Luckily, I have a natural aversion to gambling. This doesn’t come from a bad personal experience and I haven’t personally seen the effects that compulsive gambling can have on people. I guess it comes from the feeling of the potential for loss. I buy lottery tickets from time to time and in the name of British culture have been known to put a penny or two on the Grand National horse race. I even won once or twice. Pleasant feelings, but overall, the feeling of risk of taking a loss far outweighs any feeling of success.
Perhaps the ultimate gamble is Russian Roulette. For someone making the ultimate sacrifice based on a one in six probability amazes me. It still seems to happen though.
Regular gambling, for example at a Casino, pretty much everyone knows that on average the house will always win. It is a statistical fact. The belief is though that luck over the short term can result in a gain. How long though does the luck last? Can you do it time and time again?
Take traceability. The customer needs to be safe. Whether the product is automotive, medical aerospace or military, the consequences of a fault can be catastrophic. The principle of traceability is to ensure that the defined production method is followed precisely. The production method will have been devised and checked to ensure that it does not introduce any reasons or causes of failure. Deviation from this plan introduces unknowns which may lead to defects. Traceability protocols, operation training and systems are introduced to record and measure the production process to ensure the conformance of the operation and generate the traceability data as a result. Should anything ever go wrong with any of the products produced, then the traceability data will be critical to find and assess the cause of the defect in terms of responsibility, but much more importantly, to assess whether there may be any other of the products in the market with the same defect. What happens when the traceability data collected cannot deliver this value? The consequences can be serious for the safety of people, the business of the product owner and that of the manufacturer.

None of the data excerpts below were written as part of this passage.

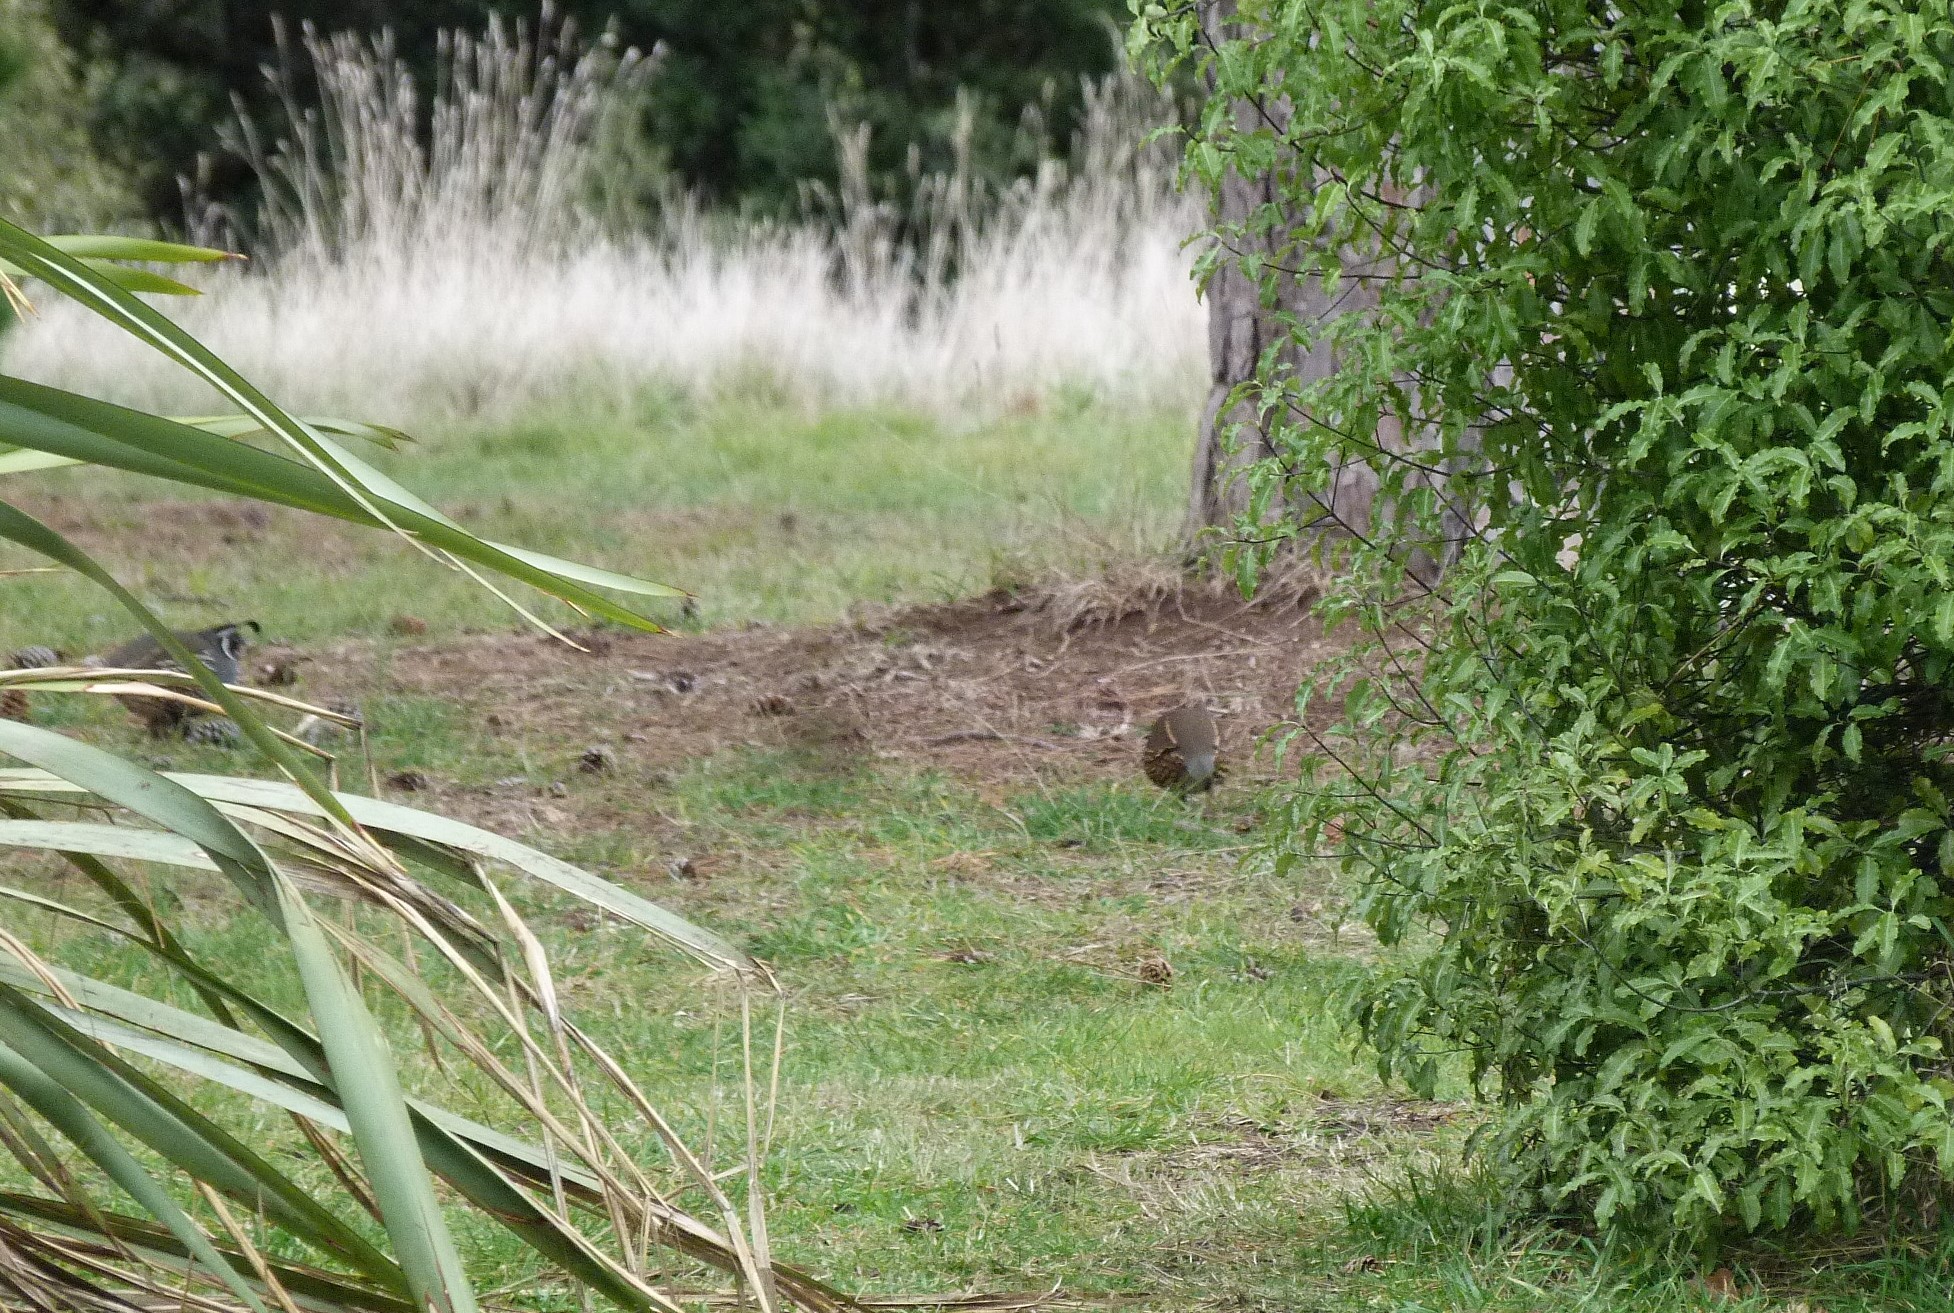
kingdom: Animalia
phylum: Chordata
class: Aves
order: Galliformes
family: Odontophoridae
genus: Callipepla
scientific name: Callipepla californica
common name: California quail
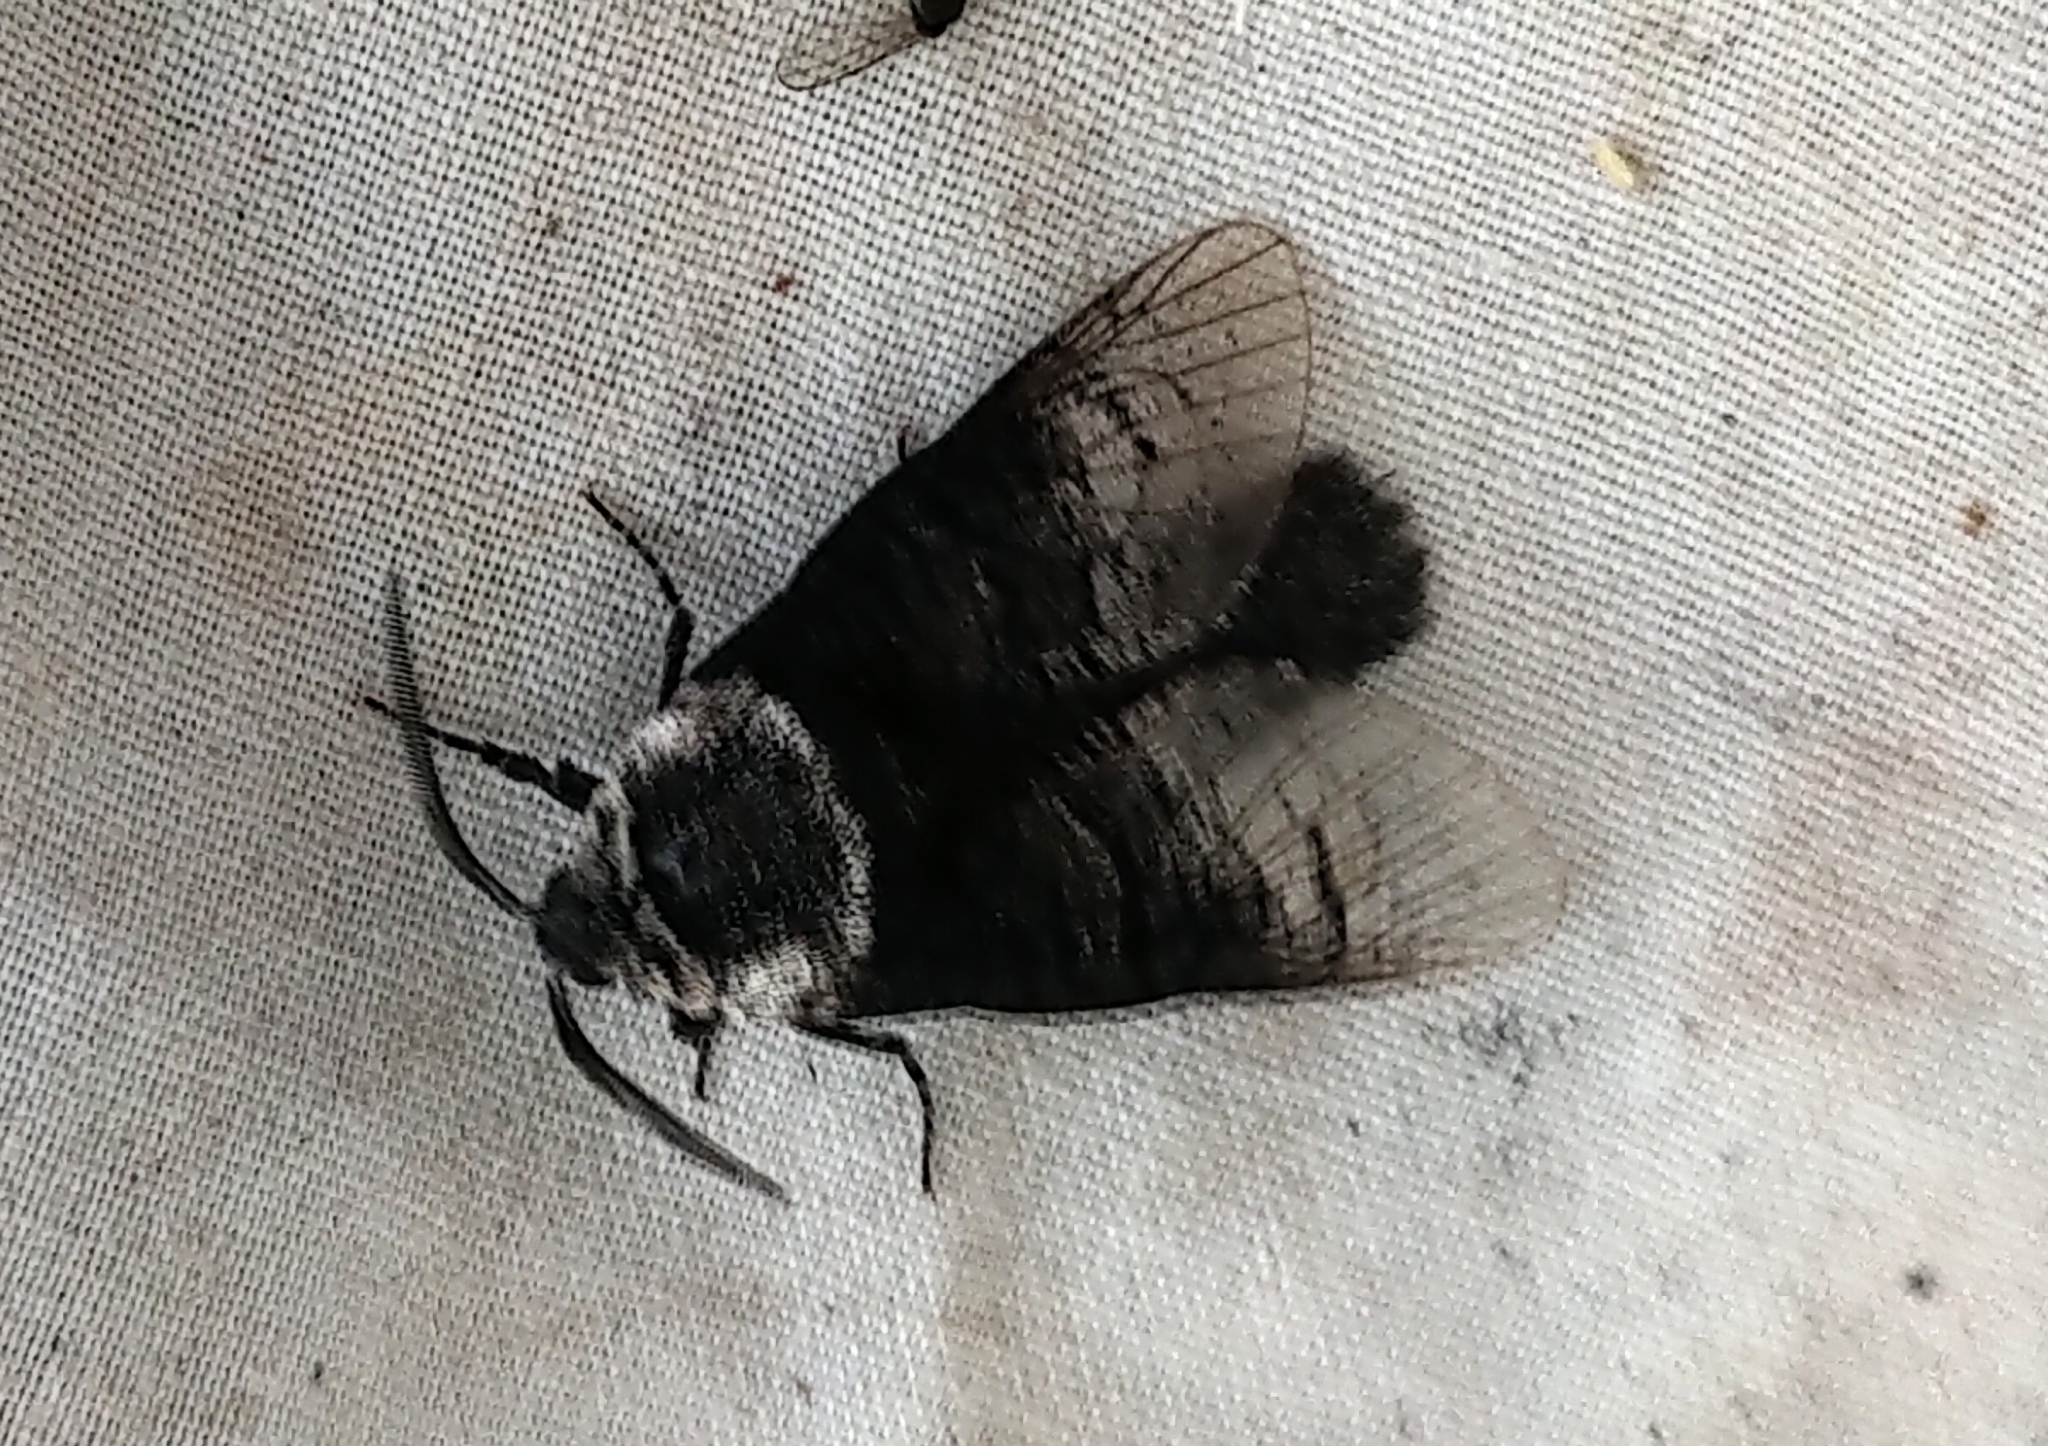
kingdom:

How does the traceability data fail? It can be from a number of very common reasons. It can be a lapse of management on the shop-floor, a fault in the data collected, a flaw in the accuracy or completeness of the traceability structure itself, the loss of some of the data. Who manages and monitors this, who knows about traceability, who is responsible? Traceability is a complex issue, involving materials, processes, machines, people, test results, conformance and compliance.
Preparing RecommendationsWithout the understanding and appropriate management of traceability itself and the data, it is a gamble, a real risk that something could happen for which the manufacturer would be responsible.
Traceability is not a game where you tick the box, you just get some data, you try to convince your customer that you have traceability in place. It is a real responsibility that carries real risk and real penalties. Taking as much risk out of the equation as possible can be worth the cost of the business. Effective management of all aspects of traceability as featured in our Valor MSS suite is the real thing.
Anyone that thinks that effective traceability can be provided as a simple interface and database from an SMT machine is playing a very dangerous game. For all of our sakes, please take this seriously.